Your assignment> Please report how many lines of the listing hold the word "format". Add nothing to the number.

━━━━━━━━

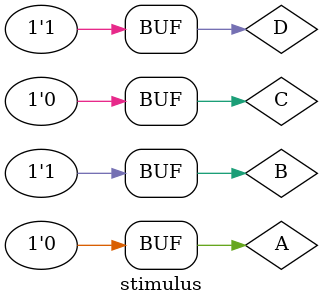
<source format=v>
`timescale 1ns/1ps
module stimulus;
	reg A;
	reg B;
	reg C;
	reg D;
	wire Z;
	
	inpoutp uut( .A(A), .B(B), .C(C), .D(D), .Z(Z));
	initial begin
	
		A=0;
		B=0;
		C=0;
		D=0;
		#20 B=1;
		#20 A=1;
		#20 C=1;
		#20 D=1;
		#20 A=0;
		#20 B=0;
		#20 C=0;
		#20 A=1;
		#20 B=1;
		#20 A=0;
		#40;
	end
	initial begin
		 $monitor("A=%d, B=%d, C=%d, D=%d, Z=%d \n",A,B,C,D,Z);
		 end
 
endmodule
</source>
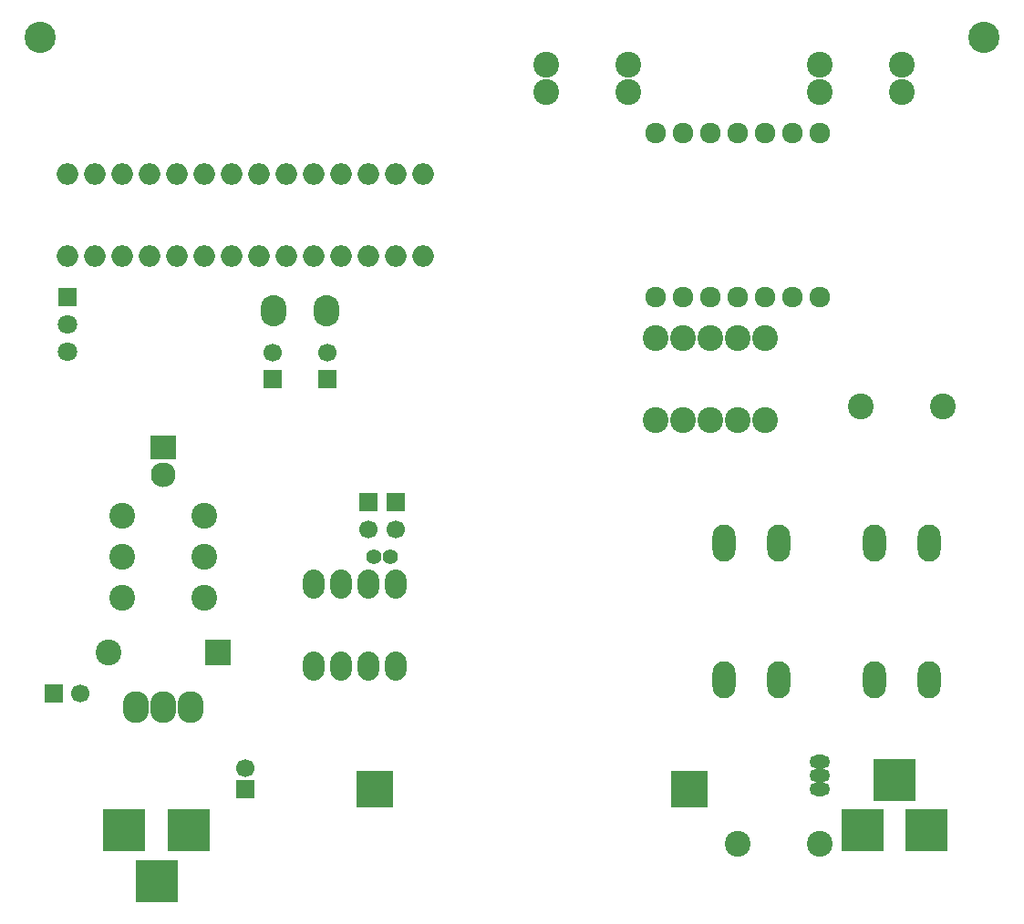
<source format=gbr>
G04 #@! TF.FileFunction,Soldermask,Top*
%FSLAX46Y46*%
G04 Gerber Fmt 4.6, Leading zero omitted, Abs format (unit mm)*
G04 Created by KiCad (PCBNEW 4.0.4-stable) date Thursday, November 10, 2016 'AMt' 08:57:46 AM*
%MOMM*%
%LPD*%
G01*
G04 APERTURE LIST*
%ADD10C,0.100000*%
%ADD11O,2.000000X2.700000*%
%ADD12R,3.400000X3.400000*%
%ADD13R,3.900120X3.900120*%
%ADD14R,1.700000X1.700000*%
%ADD15C,1.700000*%
%ADD16C,2.398980*%
%ADD17R,2.398980X2.398980*%
%ADD18R,2.400000X2.300000*%
%ADD19C,2.300000*%
%ADD20O,2.000000X2.000000*%
%ADD21C,2.400000*%
%ADD22R,1.797000X1.797000*%
%ADD23C,1.797000*%
%ADD24O,2.127200X3.448000*%
%ADD25C,1.924000*%
%ADD26C,1.400760*%
%ADD27O,2.398980X2.899360*%
%ADD28O,2.432000X2.940000*%
%ADD29O,1.901140X1.299160*%
%ADD30C,2.900000*%
G04 APERTURE END LIST*
D10*
D11*
X161290000Y-90170000D03*
X158750000Y-90170000D03*
X156210000Y-90170000D03*
X153670000Y-90170000D03*
X153670000Y-97790000D03*
X156210000Y-97790000D03*
X158750000Y-97790000D03*
X161290000Y-97790000D03*
D12*
X188595000Y-109220000D03*
X159385000Y-109220000D03*
D13*
X204619860Y-113030000D03*
X210619340Y-113030000D03*
X207619600Y-108331000D03*
X142090140Y-113030000D03*
X136090660Y-113030000D03*
X139090400Y-117729000D03*
D14*
X161290000Y-82550000D03*
D15*
X161290000Y-85050000D03*
D16*
X134620000Y-96522540D03*
D17*
X144780000Y-96522540D03*
D18*
X139700000Y-77470000D03*
D19*
X139700000Y-80010000D03*
D20*
X130810000Y-59690000D03*
X133350000Y-59690000D03*
X135890000Y-59690000D03*
X138430000Y-59690000D03*
X140970000Y-59690000D03*
X143510000Y-59690000D03*
X146050000Y-59690000D03*
X148590000Y-59690000D03*
X151130000Y-59690000D03*
X153670000Y-59690000D03*
X156210000Y-59690000D03*
X158750000Y-59690000D03*
X161290000Y-59690000D03*
X163830000Y-59690000D03*
X163830000Y-52070000D03*
X161290000Y-52070000D03*
X158750000Y-52070000D03*
X156210000Y-52070000D03*
X153670000Y-52070000D03*
X151130000Y-52070000D03*
X148590000Y-52070000D03*
X146050000Y-52070000D03*
X143510000Y-52070000D03*
X140970000Y-52070000D03*
X138430000Y-52070000D03*
X135890000Y-52070000D03*
X133350000Y-52070000D03*
X130810000Y-52070000D03*
D16*
X193040000Y-114300000D03*
X200660000Y-114300000D03*
X135890000Y-87630000D03*
X143510000Y-87630000D03*
X135890000Y-91440000D03*
X143510000Y-91440000D03*
X187960000Y-67310000D03*
X187960000Y-74930000D03*
X175260000Y-41910000D03*
X182880000Y-41910000D03*
X190500000Y-67310000D03*
X190500000Y-74930000D03*
X193040000Y-67310000D03*
X193040000Y-74930000D03*
X195580000Y-67310000D03*
X195580000Y-74930000D03*
X208280000Y-41910000D03*
X200660000Y-41910000D03*
X208280000Y-44450000D03*
X200660000Y-44450000D03*
D21*
X212079840Y-73660000D03*
X204480160Y-73660000D03*
D22*
X130810000Y-63500000D03*
D23*
X130810000Y-66040000D03*
X130810000Y-68580000D03*
D24*
X191770000Y-86360000D03*
X196850000Y-86360000D03*
X191770000Y-99060000D03*
X196850000Y-99060000D03*
X205740000Y-86360000D03*
X210820000Y-86360000D03*
X205740000Y-99060000D03*
X210820000Y-99060000D03*
D25*
X193040000Y-48260000D03*
X195580000Y-48260000D03*
X198120000Y-48260000D03*
X200660000Y-48260000D03*
X193040000Y-63500000D03*
X195580000Y-63500000D03*
X198120000Y-63500000D03*
X200660000Y-63500000D03*
X190500000Y-48260000D03*
X187960000Y-48260000D03*
X185420000Y-48260000D03*
X185420000Y-63500000D03*
X187960000Y-63500000D03*
X190500000Y-63500000D03*
D26*
X159270700Y-87630000D03*
X160769300Y-87630000D03*
D27*
X154840940Y-64770000D03*
X149959060Y-64770000D03*
D16*
X185420000Y-67310000D03*
X185420000Y-74930000D03*
X175260000Y-44450000D03*
X182880000Y-44450000D03*
X135890000Y-83820000D03*
X143510000Y-83820000D03*
D28*
X139700000Y-101600000D03*
X137160000Y-101600000D03*
X142240000Y-101600000D03*
D14*
X147320000Y-109220000D03*
D15*
X147320000Y-107220000D03*
D29*
X200660000Y-107950000D03*
X200660000Y-106680000D03*
X200660000Y-109220000D03*
D14*
X149860000Y-71120000D03*
D15*
X149860000Y-68620000D03*
D14*
X154940000Y-71120000D03*
D15*
X154940000Y-68620000D03*
X132040000Y-100330000D03*
D14*
X129540000Y-100330000D03*
X158750000Y-82550000D03*
D15*
X158750000Y-85050000D03*
D30*
X128270000Y-39370000D03*
X215900000Y-39370000D03*
M02*

</source>
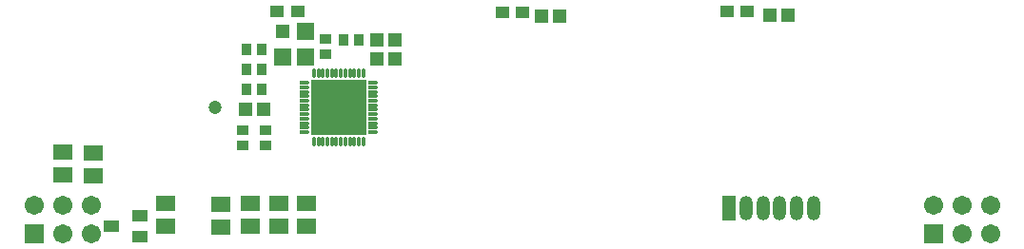
<source format=gbs>
G04 Layer_Color=16711935*
%FSLAX44Y44*%
%MOMM*%
G71*
G01*
G75*
%ADD48R,0.9532X1.0032*%
%ADD49R,1.0032X0.9532*%
%ADD50R,1.2032X1.1532*%
%ADD51R,1.8034X1.4732*%
%ADD58R,1.2032X2.2032*%
%ADD59O,1.2032X2.2032*%
%ADD60C,1.7032*%
%ADD61R,1.7032X1.7032*%
%ADD62C,1.2032*%
%ADD63O,0.8532X0.4032*%
%ADD64O,0.4032X0.8532*%
%ADD65R,4.9032X4.9032*%
%ADD66R,1.5032X1.5032*%
%ADD67R,1.2032X1.2032*%
%ADD68R,1.4032X1.0532*%
%ADD69R,1.2032X1.0160*%
D48*
X-268370Y66040D02*
D03*
X-254870D02*
D03*
X-268370Y83820D02*
D03*
X-254870D02*
D03*
X-268370Y101600D02*
D03*
X-254870D02*
D03*
X-168364Y110490D02*
D03*
X-181864D02*
D03*
D49*
X-271780Y16110D02*
D03*
Y29610D02*
D03*
X-251460D02*
D03*
Y16110D02*
D03*
X-198120Y97390D02*
D03*
Y110890D02*
D03*
D50*
X-253620Y48260D02*
D03*
X-269620D02*
D03*
X-136398Y93218D02*
D03*
X-152398D02*
D03*
Y110490D02*
D03*
X-136398D02*
D03*
X196724Y132080D02*
D03*
X212724D02*
D03*
X10032Y131572D02*
D03*
X-5968D02*
D03*
D51*
X-215138Y-55880D02*
D03*
Y-35560D02*
D03*
X-240030Y-35560D02*
D03*
Y-55880D02*
D03*
X-265176Y-55880D02*
D03*
Y-35560D02*
D03*
X-431800Y10160D02*
D03*
Y-10160D02*
D03*
X-404622Y9906D02*
D03*
Y-10414D02*
D03*
X-340360Y-35560D02*
D03*
Y-55880D02*
D03*
X-291338Y-56134D02*
D03*
Y-35814D02*
D03*
D58*
X160800Y-39980D02*
D03*
D59*
X175800D02*
D03*
X190800D02*
D03*
X205800D02*
D03*
X220800D02*
D03*
X235800D02*
D03*
D60*
X-406908Y-36830D02*
D03*
Y-62230D02*
D03*
X-432308Y-36830D02*
D03*
Y-62230D02*
D03*
X-457708Y-36830D02*
D03*
X393192D02*
D03*
Y-62230D02*
D03*
X367792Y-36830D02*
D03*
Y-62230D02*
D03*
X342392Y-36830D02*
D03*
D61*
X-457708Y-62230D02*
D03*
X342392D02*
D03*
D62*
X-296926Y49784D02*
D03*
D63*
X-156440Y72038D02*
D03*
Y68038D02*
D03*
Y64038D02*
D03*
Y60038D02*
D03*
Y56038D02*
D03*
Y52038D02*
D03*
Y48038D02*
D03*
Y44038D02*
D03*
Y40038D02*
D03*
Y36038D02*
D03*
Y32038D02*
D03*
Y28038D02*
D03*
X-216940D02*
D03*
Y32038D02*
D03*
Y36038D02*
D03*
Y40038D02*
D03*
Y44038D02*
D03*
Y48038D02*
D03*
Y52038D02*
D03*
Y56038D02*
D03*
Y60038D02*
D03*
Y64038D02*
D03*
Y68038D02*
D03*
Y72038D02*
D03*
D64*
X-164690Y19788D02*
D03*
X-168690D02*
D03*
X-172690D02*
D03*
X-176690D02*
D03*
X-180690D02*
D03*
X-184690D02*
D03*
X-188690D02*
D03*
X-192690D02*
D03*
X-196690D02*
D03*
X-200690D02*
D03*
X-204690D02*
D03*
X-208690D02*
D03*
Y80288D02*
D03*
X-204690D02*
D03*
X-200690D02*
D03*
X-196690D02*
D03*
X-192690D02*
D03*
X-188690D02*
D03*
X-184690D02*
D03*
X-180690D02*
D03*
X-176690D02*
D03*
X-172690D02*
D03*
X-168690D02*
D03*
X-164690D02*
D03*
D65*
X-186690Y50038D02*
D03*
D66*
X-236220Y95250D02*
D03*
X-216520D02*
D03*
Y118250D02*
D03*
D67*
X-236220D02*
D03*
D68*
X-388620Y-55880D02*
D03*
X-363674Y-65278D02*
D03*
X-363620Y-46380D02*
D03*
D69*
X-23164Y135140D02*
D03*
X-41164D02*
D03*
X-241130Y135284D02*
D03*
X-223130D02*
D03*
X176920D02*
D03*
X158920D02*
D03*
M02*

</source>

━━━━━━━━

Task answer> 4